Artificial Intelligence (AI) is no longer a distant pursuit; it is a foundational technology with significant implications for national development. Its transformative potential across sectors such as healthcare, agriculture, education, and public service delivery positions it as a powerful catalyst for socio-economic progress. For countries in the Global South, AI offers a unique opportunity to leapfrog traditional development constraints, provided adoption is strategic, inclusive, and systematic. Drawing on our extensive experience across nations, this playbook offers practical guidance for designing and implementing effective national AI strategies.
We propose a five-pillar framework for building national AI ecosystems:
- AI in Policy
- AI Competitiveness
- AI Enablers
- AI Infrastructure
- AI Safety and Governance: Responsible AI
The report focuses on readiness across these pillars, outlining design principles, implementation pathways, and global best practices.
- AI in Policy is the foundation. National strategies should be anchored in development priorities, with clear timelines, targets, and governance mechanisms. Case studies demonstrate the importance of aligning AI initiatives with industrial policy, sectoral priorities, and strong institutional leadership.
- AI Competitiveness covers both foundational technology and high-impact applications. Governments must choose whether to build indigenous AI capabilities or adapt global models, supported by public-private collaboration. Successful deployment requires prioritisation, sustainable institutional mechanisms, and ecosystem alignment. Examples from Egypt and India’s Telangana state illustrate how challenge-based pilots, funding, and institutional engagement can enable scale.
- AI Enablers, skilling and financing, are critical for long-term success. Effective skilling strategies span education levels and geographies, leveraging industry partnerships and employment-linked curricula, as seen in Vietnam’s AI Talent Development Programme. On financing, ecosystem gap assessments, targeted instruments such as funds-of-funds, and blended public-private capital models are essential, with Singapore and Vietnam offering useful templates.
- AI Infrastructure focuses on data and compute. Governments must choose among centralised, federated, or hybrid data architectures while enabling regulatory readiness and inter-agency data sharing. Compute infrastructure should democratise access and ensure financial sustainability. India’s hybrid data model and Telangana’s Data Exchange-cum-AI Sandbox (TGDeX) highlight inclusive infrastructure approaches.

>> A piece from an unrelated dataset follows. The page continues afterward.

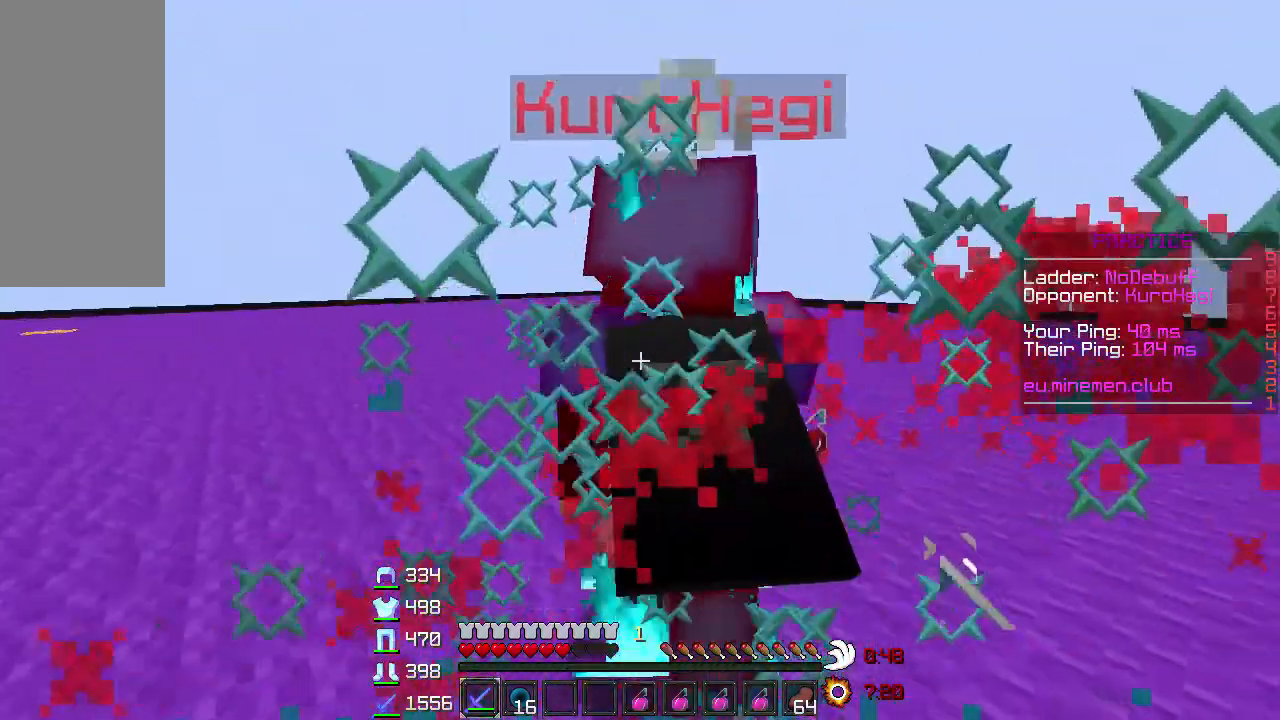
{"keys": ["w"], "mouse": [], "events": [[33, "mouse_left", "up"], [33, "mouse_right", "up"], [267, "mouse_left", "down"], [433, "mouse_left", "up"]]}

- AI Safety and Governance: Responsible AI is a core pillar, encompassing ethical frameworks aligned with global norms, institutional governance structures, and safety tools. Countries must balance hard law, soft guidance, and co-regulation while aligning local needs with international standards. Initiatives in India and Indonesia show how safeguards can be operationalised.
To translate strategy into action, the report proposes a Preparate-Execute-Sustain framework. Preparation secures leadership sponsorship and dedicated AI units; execution emphasises agile delivery and partnerships; sustenance relies on feedback loops and transparency.
Ultimately, AI represents an opportunity for inclusive and sustainable development in the Global South, but only through coordinated system-building, robust infrastructure, skilled talent, and shared execution. This playbook offers a practical roadmap to turn national AI visions into scalable impact.